A large, circular panel close to one wing-root had opened and begun spinning in the slipstream about its two diametrically opposed attachment points. One face of the panel was bright yellow while the other matched the overall brownish-green color of the glider. The rotating disk was within easy reach of the pilot who used one of its forelimbs to check the spin at irregular intervals to show either the light or dark face to watchers below and on its more distant mother ship.
“Ingenious,” said the captain admiringly. “It’s using the visual equivalent of Earth’s old-time Morse code. The spiders might not have radio but they can communicate over short to medium distances. The rotating panel would have minimum effect on the glider’s flight characteristics, and any information being transmitted would be passed slowly, although if necessary the message could last for as long the glider remained aloft.

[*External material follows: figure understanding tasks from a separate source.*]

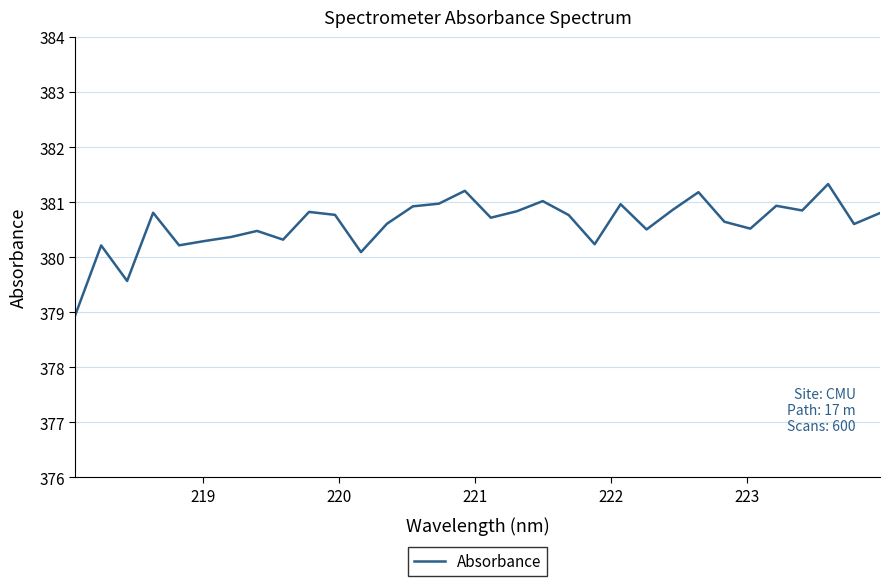

What is the greatest value displayed?

381.3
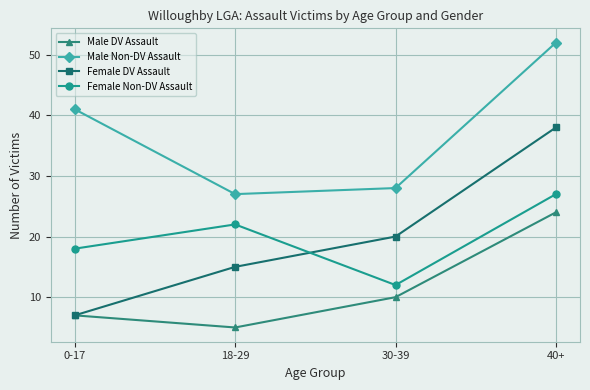

How many data points in Male DV Assault are less than 10?

2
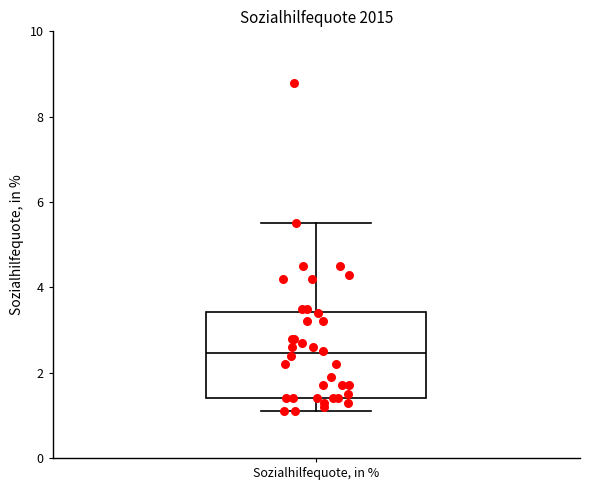

Where does the upper whisker of the box for Sozialhilfequote, in % end on the y-axis? The values are not printed on the chart, so give them approximately, as read against the axis.

5.6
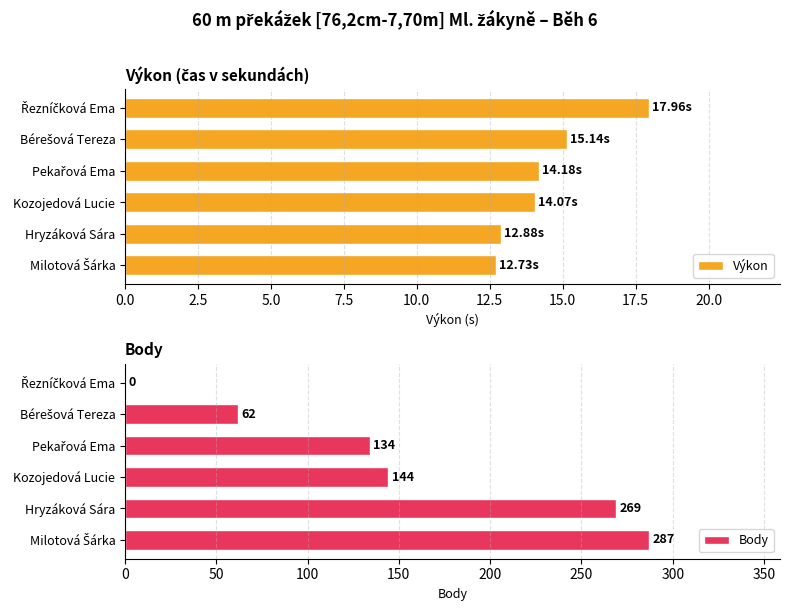

What is the sum of all Výkon values?

87.0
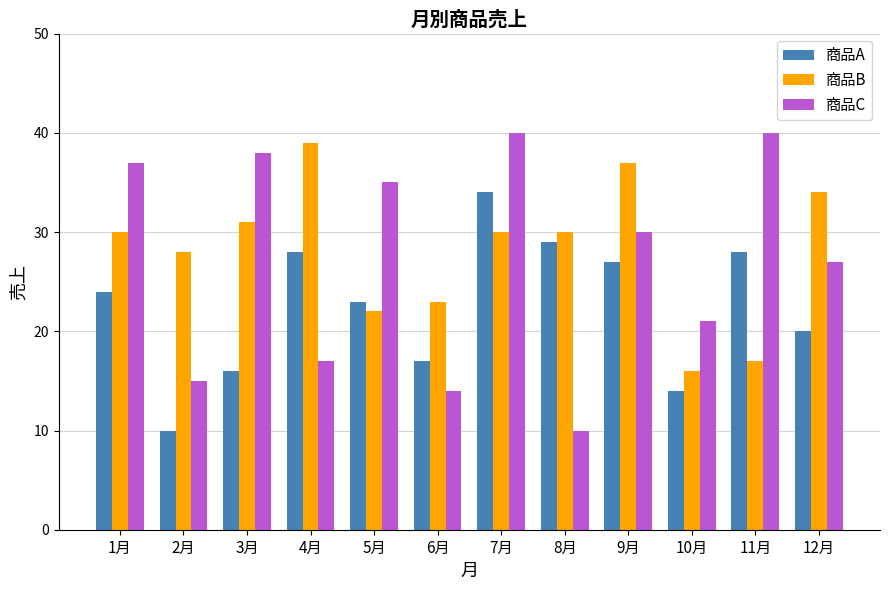

Reading left to right, transcribe all the data shown in this chart.

商品A: 24	10	16	28	23	17	34	29	27	14	28	20
商品B: 30	28	31	39	22	23	30	30	37	16	17	34
商品C: 37	15	38	17	35	14	40	10	30	21	40	27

Judging by the pauses in signaling, which last for anything up to
fifteen minutes, I’d say that there is a similar device on the mother ship and they are talking about us.”
“Sir,” said Haslam. “It’s not heading back to its ship. Why is it still climbing? I would have expected it to come down to take a closer look at us so that the pilot would have more to talk about.”
The captain exercised the prerogative of a senior officer who did not know the answer by maintaining a commanding silence.
The litters bearing all of the patients were moved into the afternoon sunshine of the beach although, as it had been in the recovery ward, the druul-like Earth-human casualties and those from the Trolanni searchsuit were separated from visual contact by portable screens. There were a few spiders moving about the beach, but they stayed close to their ships and it was plain that another attack was not imminent. To conserve power the meteorite shield had not been deployed so that the patients could benefit from the sea breeze as well as the sunshine. They, too, lay watching and talking about the slowly ascending glider. It was still climbing late in the afternoon when the patients were moved indoors and when the sun began to sink behind the high ground inland. When dusk fell at ground level it was still climbing, tiny with distance but clearly visible in the bright, orange light of the sun which for it had not yet gone down. It began circling widely and performing slow, intricate aerobatics.